• _Work to do_:
Can you rewrite the lines from the first one through the one containing "part. Background 0.0565", inclusive, swapping every "Source Extractor" for "SExtractor" and leaving everything else unchanged?

• _Record set_:
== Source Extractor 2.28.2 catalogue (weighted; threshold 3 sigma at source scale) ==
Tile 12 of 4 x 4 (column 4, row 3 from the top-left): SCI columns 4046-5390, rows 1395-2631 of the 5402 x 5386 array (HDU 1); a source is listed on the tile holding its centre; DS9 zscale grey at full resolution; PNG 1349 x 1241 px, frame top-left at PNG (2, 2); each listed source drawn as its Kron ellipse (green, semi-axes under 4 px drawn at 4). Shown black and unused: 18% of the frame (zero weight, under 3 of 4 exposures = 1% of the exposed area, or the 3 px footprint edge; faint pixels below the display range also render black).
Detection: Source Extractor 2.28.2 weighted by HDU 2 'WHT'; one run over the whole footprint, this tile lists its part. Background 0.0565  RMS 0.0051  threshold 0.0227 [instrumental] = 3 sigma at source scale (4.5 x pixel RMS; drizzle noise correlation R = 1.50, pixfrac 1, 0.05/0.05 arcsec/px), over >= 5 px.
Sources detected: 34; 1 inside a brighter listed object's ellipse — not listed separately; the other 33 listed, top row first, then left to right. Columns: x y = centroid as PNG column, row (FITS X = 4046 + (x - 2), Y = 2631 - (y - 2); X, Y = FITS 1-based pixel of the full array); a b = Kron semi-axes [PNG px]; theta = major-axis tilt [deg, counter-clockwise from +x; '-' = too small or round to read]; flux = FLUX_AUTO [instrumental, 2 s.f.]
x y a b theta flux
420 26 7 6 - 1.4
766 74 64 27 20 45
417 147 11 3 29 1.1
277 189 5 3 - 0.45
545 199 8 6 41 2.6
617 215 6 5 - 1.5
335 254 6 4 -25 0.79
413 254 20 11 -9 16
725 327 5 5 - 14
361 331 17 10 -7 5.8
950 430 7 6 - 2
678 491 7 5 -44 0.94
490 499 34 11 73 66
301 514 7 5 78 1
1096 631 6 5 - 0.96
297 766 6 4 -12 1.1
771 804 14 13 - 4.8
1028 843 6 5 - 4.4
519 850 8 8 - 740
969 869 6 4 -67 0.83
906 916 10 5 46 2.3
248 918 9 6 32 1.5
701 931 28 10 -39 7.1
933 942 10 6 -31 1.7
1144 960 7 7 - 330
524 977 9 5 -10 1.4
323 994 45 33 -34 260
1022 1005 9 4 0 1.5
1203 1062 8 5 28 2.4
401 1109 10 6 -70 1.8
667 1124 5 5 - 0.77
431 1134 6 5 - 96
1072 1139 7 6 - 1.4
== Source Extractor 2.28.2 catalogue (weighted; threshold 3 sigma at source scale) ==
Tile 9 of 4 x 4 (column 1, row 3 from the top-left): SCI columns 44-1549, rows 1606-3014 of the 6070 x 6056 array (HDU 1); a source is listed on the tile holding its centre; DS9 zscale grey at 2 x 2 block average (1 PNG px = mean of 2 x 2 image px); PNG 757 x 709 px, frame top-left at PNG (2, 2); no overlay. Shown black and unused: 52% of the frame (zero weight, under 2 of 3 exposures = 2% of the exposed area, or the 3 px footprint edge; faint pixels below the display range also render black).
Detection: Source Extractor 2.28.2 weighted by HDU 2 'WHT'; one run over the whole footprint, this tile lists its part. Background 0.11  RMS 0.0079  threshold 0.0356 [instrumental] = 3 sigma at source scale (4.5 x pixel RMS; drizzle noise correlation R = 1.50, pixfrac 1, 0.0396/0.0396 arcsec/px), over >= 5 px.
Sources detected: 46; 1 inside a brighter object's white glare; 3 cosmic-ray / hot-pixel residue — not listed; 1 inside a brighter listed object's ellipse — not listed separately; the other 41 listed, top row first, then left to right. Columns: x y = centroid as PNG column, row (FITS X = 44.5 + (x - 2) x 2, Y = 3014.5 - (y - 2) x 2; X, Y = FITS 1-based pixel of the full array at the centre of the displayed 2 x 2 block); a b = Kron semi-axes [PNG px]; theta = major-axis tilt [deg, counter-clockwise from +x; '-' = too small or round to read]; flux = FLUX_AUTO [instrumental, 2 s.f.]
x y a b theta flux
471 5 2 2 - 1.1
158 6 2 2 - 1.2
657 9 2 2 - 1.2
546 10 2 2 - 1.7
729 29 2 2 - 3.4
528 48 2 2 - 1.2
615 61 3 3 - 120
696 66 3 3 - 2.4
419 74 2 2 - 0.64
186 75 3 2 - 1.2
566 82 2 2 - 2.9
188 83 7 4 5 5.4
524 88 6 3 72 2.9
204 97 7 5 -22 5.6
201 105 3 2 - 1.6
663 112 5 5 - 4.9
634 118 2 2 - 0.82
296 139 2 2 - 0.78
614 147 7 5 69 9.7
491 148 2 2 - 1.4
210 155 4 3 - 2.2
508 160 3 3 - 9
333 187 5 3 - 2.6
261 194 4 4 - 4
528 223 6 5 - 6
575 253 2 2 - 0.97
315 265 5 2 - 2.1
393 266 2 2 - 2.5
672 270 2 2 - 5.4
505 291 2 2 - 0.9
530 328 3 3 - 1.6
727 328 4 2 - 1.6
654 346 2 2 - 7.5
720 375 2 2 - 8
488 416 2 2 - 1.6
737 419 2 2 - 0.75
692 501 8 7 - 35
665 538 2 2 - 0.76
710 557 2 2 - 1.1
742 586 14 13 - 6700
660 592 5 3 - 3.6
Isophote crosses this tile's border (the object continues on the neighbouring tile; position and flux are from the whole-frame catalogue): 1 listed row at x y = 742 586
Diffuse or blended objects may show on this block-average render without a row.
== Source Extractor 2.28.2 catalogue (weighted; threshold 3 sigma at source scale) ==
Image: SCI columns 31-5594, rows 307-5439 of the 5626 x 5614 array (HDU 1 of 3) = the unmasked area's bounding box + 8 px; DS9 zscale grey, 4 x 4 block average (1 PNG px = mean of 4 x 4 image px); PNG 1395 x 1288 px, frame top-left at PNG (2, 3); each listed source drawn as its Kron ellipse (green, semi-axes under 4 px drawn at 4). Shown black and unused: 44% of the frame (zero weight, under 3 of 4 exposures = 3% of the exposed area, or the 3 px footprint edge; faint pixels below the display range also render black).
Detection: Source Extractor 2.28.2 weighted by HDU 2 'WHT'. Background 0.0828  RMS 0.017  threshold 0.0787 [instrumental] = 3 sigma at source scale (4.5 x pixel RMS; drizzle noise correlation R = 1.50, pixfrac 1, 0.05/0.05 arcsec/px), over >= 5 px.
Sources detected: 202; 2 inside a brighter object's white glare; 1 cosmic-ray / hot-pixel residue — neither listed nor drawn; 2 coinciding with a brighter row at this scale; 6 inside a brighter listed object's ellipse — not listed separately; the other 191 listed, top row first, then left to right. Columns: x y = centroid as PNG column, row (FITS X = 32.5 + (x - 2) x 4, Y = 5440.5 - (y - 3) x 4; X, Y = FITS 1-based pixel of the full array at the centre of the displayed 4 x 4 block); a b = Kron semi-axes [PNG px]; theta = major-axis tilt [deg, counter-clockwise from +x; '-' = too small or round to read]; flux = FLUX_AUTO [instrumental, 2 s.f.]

• _Reply to the exercise_:
== SExtractor 2.28.2 catalogue (weighted; threshold 3 sigma at source scale) ==
Tile 12 of 4 x 4 (column 4, row 3 from the top-left): SCI columns 4046-5390, rows 1395-2631 of the 5402 x 5386 array (HDU 1); a source is listed on the tile holding its centre; DS9 zscale grey at full resolution; PNG 1349 x 1241 px, frame top-left at PNG (2, 2); each listed source drawn as its Kron ellipse (green, semi-axes under 4 px drawn at 4). Shown black and unused: 18% of the frame (zero weight, under 3 of 4 exposures = 1% of the exposed area, or the 3 px footprint edge; faint pixels below the display range also render black).
Detection: SExtractor 2.28.2 weighted by HDU 2 'WHT'; one run over the whole footprint, this tile lists its part. Background 0.0565  RMS 0.0051  threshold 0.0227 [instrumental] = 3 sigma at source scale (4.5 x pixel RMS; drizzle noise correlation R = 1.50, pixfrac 1, 0.05/0.05 arcsec/px), over >= 5 px.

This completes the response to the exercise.